Au commencement furent les gravures des bergers du Val Camonica en Italie, du Mont Bégo dans la vallée des Merveilles de l'Alpe maritime ou des grottes bergeries d'altitude du Dauphiné, voire ces émouvants dessins animaliers pariétaux tracés d'une main sûre et rapide il y a plus de trente millénaires dans cette grotte ardéchoise à deux pas du Rhône, le plus puissant de nos fleuves alpins. Pierres levées, cairns, dolmens préfigurent déjà le land art d'aujourd'hui. Nécessité et recherche du sens se mêlent intimement.
Pour ne pas choir dans l'abîme seul ou avec ses bêtes l'homme dresse des repères qui bornent son effroi.
Puis vint le temps où l'homme apprivoisa la montagne, l'habita toute l'année, toute une vie. Génération après génération s'élevèrent ces admirables villages d'une civilisation agro-pastorale aujourd'hui disparue. Avec les mêmes couleurs que leurs ancêtres de la préhistoire, l'ocre jaune, l'ocre rouge et deux ou trois autres terres, les maisons et les églises se couvrirent de badigeons, de stucs, de statues de bois et de pierre. Aux chapelles romanes succédèrent les hauts campaniles, les cloches et les orgues de village... Sait-on que les Maestri Ticinesi, évoqués par Dominique Fernandez dans son livre La perle et le croissant, originaires du Tessin, des Grisons, des régions de Côme ou du lac de Garde, comme leurs noms l'indiquent, portèrent leur art du décor et du stuc à travers toutes les Alpes et l'Europe, de Saint-Pétersbourg à la Corse et la Sicile ? Semblable au déserteur itinérant, imagier naïf dans le val du Nendaz en Valais, dont Giono a raconté l'histoire, ils formèrent des artistes et des artisans dans la mouvance du concile de Trente d'où naquit le Baroque dans la lignée des fameux Francesco Borromini et Gianlorenzo Bernini, tous deux bien alpins.

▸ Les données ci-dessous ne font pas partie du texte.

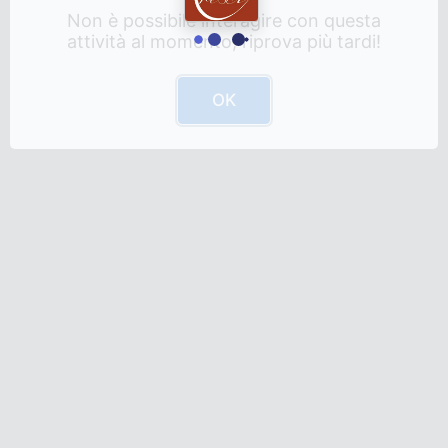
Non è possibile interagire con questa
attività al momento, riprova più tardi!
OK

André du Bouchet, l'un des grands poètes de notre temps récemment disparu nous donne la clef de l'énigme posée à l'homme face à une nature hostile et indéchiffrable : neige, glace, eau si vous êtes des mots, parlez ... Lecteur assidu de Senancour et de Ramond de Carbonnières et ami des meilleurs artistes d'aujourd'hui, Tal Coat, Bram Van de Velde, Tapiès, Giacometti, Asse, la montagne fut pour lui l'une des sources d'où jaillit cette voix si nouvelle. La poésie dira-t-il force les mots à livrer leur ciel. Belle et juste définition pour l'art de tous les temps et en particulier pour celui qui s'épanouit au voisinage des sommets. L'art, l'éclair de l'être, titre d'un beau livre du philosophe Henri Maldiney, comme la foudre sur les monts.